I just had a bit of a disappointment regarding Behold’s capability. One person who has been monitoring the progress of Behold for many years, refilled his survey and said he was interested in Beta testing. In the survey he said his family tree had 92,000 people in it and his computer was Windows XP with 1 Gig of RAM.
I knew this would an excellent test for Behold. I was hoping it would be able to load his GEDCOM file successfully. His GEDCOM was 39.7 MB in size! Unfortunately, Behold couldn’t. He had to break his family in half before it could do so.
So I followed that up and did some tests on various size GEDCOMs just to learn what the maximum capability Behold now has. It depends on how much detail there is about each person in the file, but I came up with two measures: Behold needs between 14 and 33 MB of RAM and/or Swap File space for 1000 people. In terms of GEDCOM size, Behold needs RAM and/or Swap File space between 43 and 108 times the size of the GEDCOM file. (GEDCOM files take between 150 and 630 KB per 1000 people.)

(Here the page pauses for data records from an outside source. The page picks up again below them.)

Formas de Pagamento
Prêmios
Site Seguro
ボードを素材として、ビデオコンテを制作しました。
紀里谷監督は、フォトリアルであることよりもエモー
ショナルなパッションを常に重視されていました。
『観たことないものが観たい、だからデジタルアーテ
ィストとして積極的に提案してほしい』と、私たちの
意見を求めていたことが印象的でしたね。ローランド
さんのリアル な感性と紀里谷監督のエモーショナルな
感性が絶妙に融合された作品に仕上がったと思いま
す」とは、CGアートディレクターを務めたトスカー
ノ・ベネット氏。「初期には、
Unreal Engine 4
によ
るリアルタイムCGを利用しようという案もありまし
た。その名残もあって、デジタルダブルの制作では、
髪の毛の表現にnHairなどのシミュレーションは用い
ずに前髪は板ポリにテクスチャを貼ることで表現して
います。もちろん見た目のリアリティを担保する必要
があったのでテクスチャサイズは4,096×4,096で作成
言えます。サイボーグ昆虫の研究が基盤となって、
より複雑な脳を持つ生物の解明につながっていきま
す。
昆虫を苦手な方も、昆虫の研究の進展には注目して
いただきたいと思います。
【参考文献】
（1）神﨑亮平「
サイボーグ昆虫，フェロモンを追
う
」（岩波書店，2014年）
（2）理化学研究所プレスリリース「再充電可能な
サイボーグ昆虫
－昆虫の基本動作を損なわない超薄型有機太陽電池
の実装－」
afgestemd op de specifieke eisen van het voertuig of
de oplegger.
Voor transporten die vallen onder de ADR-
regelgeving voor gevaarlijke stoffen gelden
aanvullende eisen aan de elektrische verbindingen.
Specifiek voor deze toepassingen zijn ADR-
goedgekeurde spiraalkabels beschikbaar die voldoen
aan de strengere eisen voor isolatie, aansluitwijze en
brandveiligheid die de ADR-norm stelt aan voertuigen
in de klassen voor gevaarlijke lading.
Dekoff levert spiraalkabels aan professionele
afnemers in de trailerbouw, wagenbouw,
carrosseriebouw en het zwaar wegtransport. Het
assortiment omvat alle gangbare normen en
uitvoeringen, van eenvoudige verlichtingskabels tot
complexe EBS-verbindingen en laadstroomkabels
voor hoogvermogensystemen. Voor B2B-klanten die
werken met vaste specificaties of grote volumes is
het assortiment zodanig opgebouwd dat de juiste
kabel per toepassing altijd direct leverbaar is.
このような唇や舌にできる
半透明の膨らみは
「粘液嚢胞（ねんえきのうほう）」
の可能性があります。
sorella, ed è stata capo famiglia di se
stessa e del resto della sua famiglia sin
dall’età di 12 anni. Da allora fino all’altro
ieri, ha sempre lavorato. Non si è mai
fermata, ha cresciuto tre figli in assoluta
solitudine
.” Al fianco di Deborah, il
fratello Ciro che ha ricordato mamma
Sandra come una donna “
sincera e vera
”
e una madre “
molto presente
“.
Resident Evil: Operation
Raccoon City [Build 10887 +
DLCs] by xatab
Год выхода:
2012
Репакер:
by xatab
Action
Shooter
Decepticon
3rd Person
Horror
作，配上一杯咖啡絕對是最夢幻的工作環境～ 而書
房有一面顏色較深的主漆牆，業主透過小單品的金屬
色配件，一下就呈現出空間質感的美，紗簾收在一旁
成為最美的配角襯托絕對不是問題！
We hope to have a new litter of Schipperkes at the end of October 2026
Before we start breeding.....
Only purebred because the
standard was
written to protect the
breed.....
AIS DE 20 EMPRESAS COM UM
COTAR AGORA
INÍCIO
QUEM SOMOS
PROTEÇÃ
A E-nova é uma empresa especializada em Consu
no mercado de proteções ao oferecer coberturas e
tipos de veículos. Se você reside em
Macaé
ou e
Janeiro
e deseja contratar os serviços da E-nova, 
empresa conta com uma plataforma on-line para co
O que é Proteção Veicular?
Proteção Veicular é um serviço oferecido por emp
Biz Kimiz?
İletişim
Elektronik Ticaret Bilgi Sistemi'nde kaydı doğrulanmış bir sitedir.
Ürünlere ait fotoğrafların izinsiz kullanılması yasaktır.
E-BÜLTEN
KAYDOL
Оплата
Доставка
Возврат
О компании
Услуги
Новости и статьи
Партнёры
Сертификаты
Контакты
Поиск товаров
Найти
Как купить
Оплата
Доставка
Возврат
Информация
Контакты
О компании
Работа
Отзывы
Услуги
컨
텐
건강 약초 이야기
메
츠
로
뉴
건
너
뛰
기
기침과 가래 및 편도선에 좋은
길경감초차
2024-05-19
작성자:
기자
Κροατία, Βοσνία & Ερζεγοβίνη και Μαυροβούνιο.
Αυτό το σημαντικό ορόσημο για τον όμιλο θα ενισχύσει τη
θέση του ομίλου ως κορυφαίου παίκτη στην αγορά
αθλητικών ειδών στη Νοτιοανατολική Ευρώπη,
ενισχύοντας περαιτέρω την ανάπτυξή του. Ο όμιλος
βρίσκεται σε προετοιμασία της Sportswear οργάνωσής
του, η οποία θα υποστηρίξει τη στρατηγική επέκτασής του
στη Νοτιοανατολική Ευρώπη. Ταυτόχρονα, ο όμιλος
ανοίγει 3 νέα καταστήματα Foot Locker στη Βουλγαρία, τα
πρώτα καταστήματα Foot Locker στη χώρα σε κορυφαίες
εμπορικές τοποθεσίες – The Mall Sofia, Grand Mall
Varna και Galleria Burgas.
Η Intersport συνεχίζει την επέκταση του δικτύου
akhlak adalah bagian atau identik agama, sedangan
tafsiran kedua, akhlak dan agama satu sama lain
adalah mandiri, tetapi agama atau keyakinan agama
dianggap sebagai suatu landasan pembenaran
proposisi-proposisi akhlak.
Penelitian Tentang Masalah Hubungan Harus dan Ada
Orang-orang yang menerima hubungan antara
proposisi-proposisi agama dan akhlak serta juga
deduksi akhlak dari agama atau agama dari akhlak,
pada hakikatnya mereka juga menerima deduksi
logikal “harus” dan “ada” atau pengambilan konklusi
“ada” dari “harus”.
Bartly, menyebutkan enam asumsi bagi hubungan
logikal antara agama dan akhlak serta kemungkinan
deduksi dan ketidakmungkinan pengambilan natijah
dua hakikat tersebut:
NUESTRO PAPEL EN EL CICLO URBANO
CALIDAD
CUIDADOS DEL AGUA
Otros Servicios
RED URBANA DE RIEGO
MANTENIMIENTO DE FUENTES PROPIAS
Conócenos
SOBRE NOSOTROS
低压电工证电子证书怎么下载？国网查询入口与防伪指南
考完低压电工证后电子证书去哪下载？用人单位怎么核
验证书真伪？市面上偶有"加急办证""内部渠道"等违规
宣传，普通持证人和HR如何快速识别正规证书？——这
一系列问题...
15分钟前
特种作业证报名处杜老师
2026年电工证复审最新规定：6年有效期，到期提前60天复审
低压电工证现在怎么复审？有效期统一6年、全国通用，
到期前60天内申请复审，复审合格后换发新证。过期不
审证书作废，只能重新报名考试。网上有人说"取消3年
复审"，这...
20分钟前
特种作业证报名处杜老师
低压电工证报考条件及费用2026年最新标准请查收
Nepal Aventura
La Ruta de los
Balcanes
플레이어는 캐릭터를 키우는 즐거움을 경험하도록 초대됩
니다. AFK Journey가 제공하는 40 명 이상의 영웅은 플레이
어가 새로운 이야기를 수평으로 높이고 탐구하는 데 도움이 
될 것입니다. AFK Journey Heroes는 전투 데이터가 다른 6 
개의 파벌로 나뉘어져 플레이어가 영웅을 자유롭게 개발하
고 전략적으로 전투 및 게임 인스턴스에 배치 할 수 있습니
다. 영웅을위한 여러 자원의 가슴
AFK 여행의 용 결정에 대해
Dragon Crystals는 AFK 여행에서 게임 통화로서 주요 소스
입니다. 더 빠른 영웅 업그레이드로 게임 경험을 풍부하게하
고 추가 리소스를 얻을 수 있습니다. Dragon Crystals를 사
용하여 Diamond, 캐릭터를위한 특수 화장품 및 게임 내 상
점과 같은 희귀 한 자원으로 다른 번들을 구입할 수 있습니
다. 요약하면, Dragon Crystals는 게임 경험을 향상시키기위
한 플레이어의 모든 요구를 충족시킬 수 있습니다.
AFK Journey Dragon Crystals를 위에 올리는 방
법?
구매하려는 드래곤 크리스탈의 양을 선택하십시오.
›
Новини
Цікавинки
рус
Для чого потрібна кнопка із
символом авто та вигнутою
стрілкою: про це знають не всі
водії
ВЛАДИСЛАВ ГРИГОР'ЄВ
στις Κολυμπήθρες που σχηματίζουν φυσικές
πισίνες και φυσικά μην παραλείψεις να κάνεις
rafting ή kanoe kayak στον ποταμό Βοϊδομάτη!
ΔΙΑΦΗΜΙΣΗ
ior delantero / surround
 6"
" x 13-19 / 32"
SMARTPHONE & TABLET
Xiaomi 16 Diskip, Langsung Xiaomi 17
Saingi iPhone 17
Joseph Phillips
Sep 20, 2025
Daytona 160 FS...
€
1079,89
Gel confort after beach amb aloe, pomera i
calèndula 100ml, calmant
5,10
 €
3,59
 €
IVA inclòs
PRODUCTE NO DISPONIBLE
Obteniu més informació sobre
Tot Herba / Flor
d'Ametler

The bottom line is that typically a computer with 512 MB of RAM will have about 1024 MB of free RAM and Swap File space, meaning it could handle between 30,000 and 70,000 people depending on the data. One with only 128 MB of RAM could handle 1/4 as much. I will update my Behold FAQ to reflect that.
I know I will have to address this limitation in the future. I’ll have to find a way to write much of the Everything Report to disk rather than store it in memory. That will be a big job, and it will have to wait for later.
But the good news is that I had such a good experience in hearing someone else’s views about Behold, that I have decided to make the alpha version of Behold available for, shall we call it, alpha testing. The difference between alpha and beta is that in alpha, the features are not all yet implemented. Keep checking back to my blog and I’ll let you know when it’s available.